=== AUFGABE ===
Gib aus dem Artikel über die Plakataktion den Abschnitt wortgetreu wieder, der mit „Mit einseitigen Schuldzuweisungen“ beginnt und sich bis einschließlich „um Schadensbegrenzung bemüht.“ erstreckt.

Plakataktion eines DSU-Stadtrates in Polen ruft Entsetzen hervor

  • Lesedauer: 2 Min.
Mit einseitigen Schuldzuweisungen belasten einige späte Rächer der Vertriebenen die deutsch-polnischen Beziehungen. Görlitz ist um Schadensbegrenzung bemüht.
Dresden (ND-Bartsch). Der 26-jährige Jürgen Hösl-Daum gehört zu den Luxus-Vertriebenen mindestens der dritten Generation. Dass am Elend der Vertreibung von Millionen Deutschen immer nur die anderen Schuld sein sollen, verwundert bei einem CSU-Mitglied aus dem bayerischen Nürnberg nicht so sehr. Vor drei Monaten aber wechselte Hösl-Daum zur ungeistverwandten DSU und errang bei den Kommunalwahlen im Juni gar ein Mandat im Görlitzer Stadtrat. Nun wurde er gemeinsam mit zwei weiteren Gesinnungsgenossen im polnischen Boleslawiec beim Plakatekleben erwischt. Was auf ihnen stand, reichte zur Verhaftung und zu Ermittlungen der polnischen Staatsanwaltschaft. Überschrift: »Polen und Tschechen, herzlich willkommen in der Europäischen Union! Unsere Gerichte arbeiten bereits fleißig, denn Mord verjährt nicht.« Schon einmal war Hösl-Daum erwischt worden, als er in Polen Holzkreuze aufstellte. Die Plakate sollen ihm nach eigenen Angaben anonym zugesandt worden sein, hätten sich aber mit seinen Überzeugungen gedeckt. Ähnlich verhält es sich auch mit seiner DSU. Lausitz-Kreisvorsitzender Christfried Wiedemuth distanzierte sich zwar vom Stil der Aktion, nicht aber vom Inhalt. Die »Schlesische Jugend« erwägt immerhin einen Ausschluss ihres Mitglieds, der für ein heftiges Echo im schlesischen Polen gesorgt hat. Gemeinsam mit den anderen Stadtratsfraktionen distanzierte sich auch der parteilose Görlitzer Oberbürgermeister Rolf Karbaum von der Aktion. »Mich bedrückt, künftig in einem Stadtrat sitzen zu müssen, in dem ein solcher Mann anwesend ist«, sagte er. In einem Schreiben an die Stadtverwaltung des benachbarten Zgorzelec äußert er die Hoffnung, dass »unser gutes, vertrauensvolles Verhältnis nicht nachhaltig belastet wird«. Von einem »erheblichen Schaden« für die nachbarschaftlichen Beziehungen spricht auch PDS-Ortsverbandsvorsitzender Mirko Schultze. Er weist besonders auf die sensible Bewerbung von Görlitz als Kulturhauptstadt Europas 2010. Die PDS schließe weiterhin jede Zusammenarbeit mit dem DSU-Stadtrat aus. Hösl-Daum selbst ist sich sicher, dass die Ermittlungen wegen Aufrufs zum Rassenhass und Verunglimpfung der polnischen Nation nicht zu einer Bestrafung ausreichen. Polnische Anwälte sollen ihm angeblich versichert haben, dass da »nichts zu befürchten sei«.

=== DATEN ZUR AUSWERTUNG ===
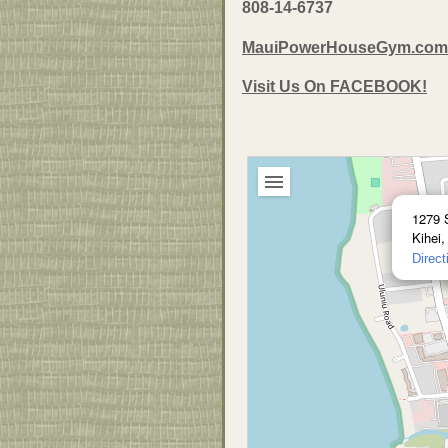
808-14-6737
MauiPowerHouseGym.com
Visit Us On FACEBOOK!
1279 
Kihei,
Direct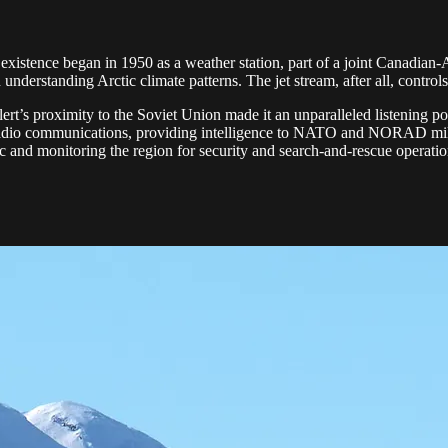
s existence began in 1950 as a weather station, part of a joint Canadia
understanding Arctic climate patterns. The jet stream, after all, contr
rt’s proximity to the Soviet Union made it an unparalleled listening pos
gn radio communications, providing intelligence to NATO and NORAD mil
c and monitoring the region for security and search-and-rescue operatio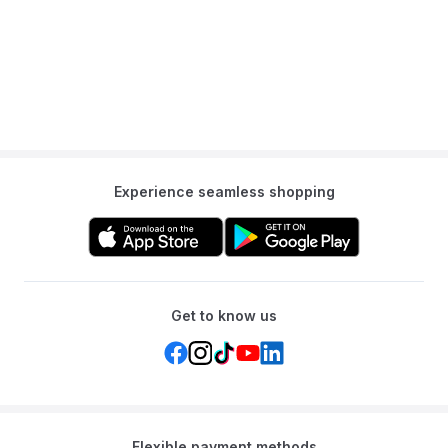
A: It helps strengthen the baby's head, neck, and shoulder
muscles, improves hand-eye coordination, and provides sensory
stimulation.
Q: Is it leak-proof?
A: Yes, it is crafted from durable, leak-proof PVC material.
Q: Is it portable?
Experience seamless shopping
A: Yes, after use, you can empty the air and water, and it folds up
compactly, making it easy to store or pack in a diaper bag.
Get to know us
Flexible payment methods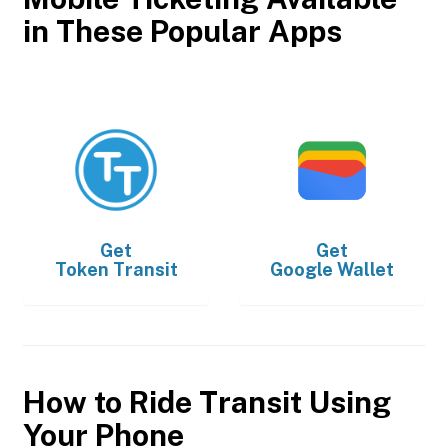
in These Popular Apps
Get
Get
Token Transit
Google Wallet
How to Ride Transit Using
Your Phone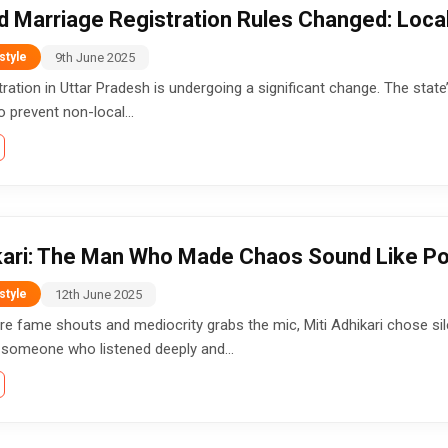
d Marriage Registration Rules Changed: Loc
9th June 2025
style
tration in Uttar Pradesh is undergoing a significant change. The sta
to prevent non-local...
ikari: The Man Who Made Chaos Sound Like Po
12th June 2025
style
re fame shouts and mediocrity grabs the mic, Miti Adhikari chose sil
 someone who listened deeply and...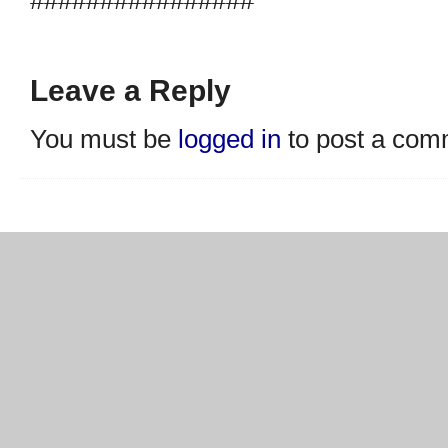
Leave a Reply
You must be
logged in
to post a com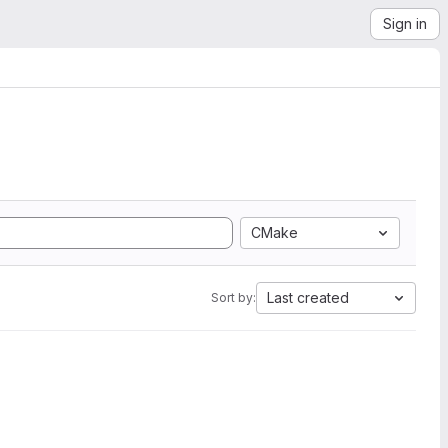
Sign in
CMake
Last created
Sort by: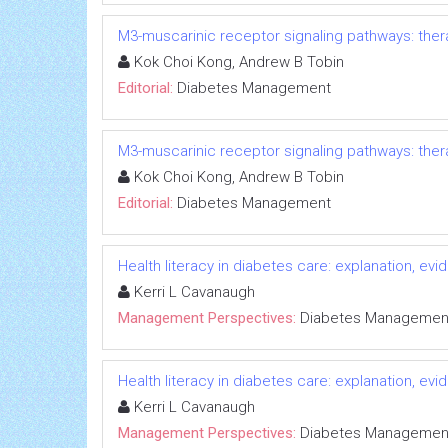
M3-muscarinic receptor signaling pathways: ther
Kok Choi Kong, Andrew B Tobin
Editorial:
Diabetes Management
M3-muscarinic receptor signaling pathways: ther
Kok Choi Kong, Andrew B Tobin
Editorial:
Diabetes Management
Health literacy in diabetes care: explanation, e
Kerri L Cavanaugh
Management Perspectives:
Diabetes Managemen
Health literacy in diabetes care: explanation, e
Kerri L Cavanaugh
Management Perspectives:
Diabetes Managemen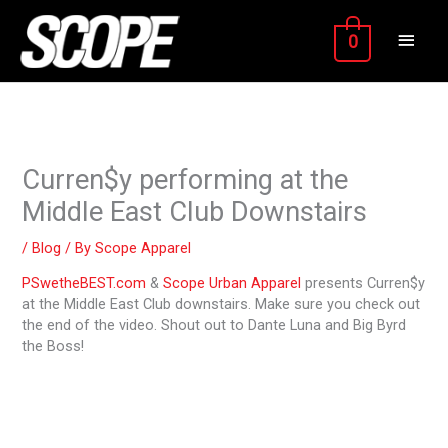
Skip
MAIN
to
0
content
MEN
Curren$y performing at the
Middle East Club Downstairs
/
Blog
/ By
Scope Apparel
PSwetheBEST.com
&
Scope Urban Apparel
presents Curren$y
at the Middle East Club downstairs. Make sure you check out
the end of the video. Shout out to Dante Luna and Big Byrd
the Boss!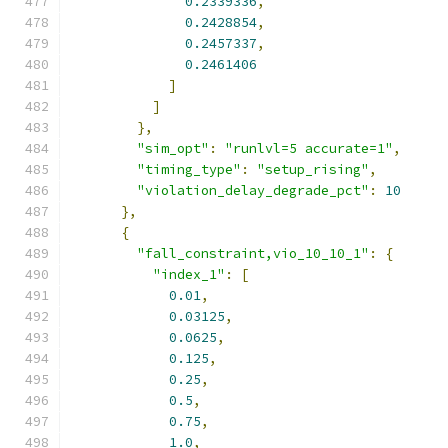
0.2339336
,
0.2428854
,
0.2457337
,
0.2461406
]
]
},
"sim_opt"
:
"runlvl=5 accurate=1"
,
"timing_type"
:
"setup_rising"
,
"violation_delay_degrade_pct"
:
10
},
{
"fall_constraint,vio_10_10_1"
:
{
"index_1"
:
[
0.01
,
0.03125
,
0.0625
,
0.125
,
0.25
,
0.5
,
0.75
,
1.0
,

=== ANTWORT ===
Mit einseitigen Schuldzuweisungen belasten einige späte Rächer der Vertriebenen die deutsch-polnischen Beziehungen. Görlitz ist um Schadensbegrenzung bemüht.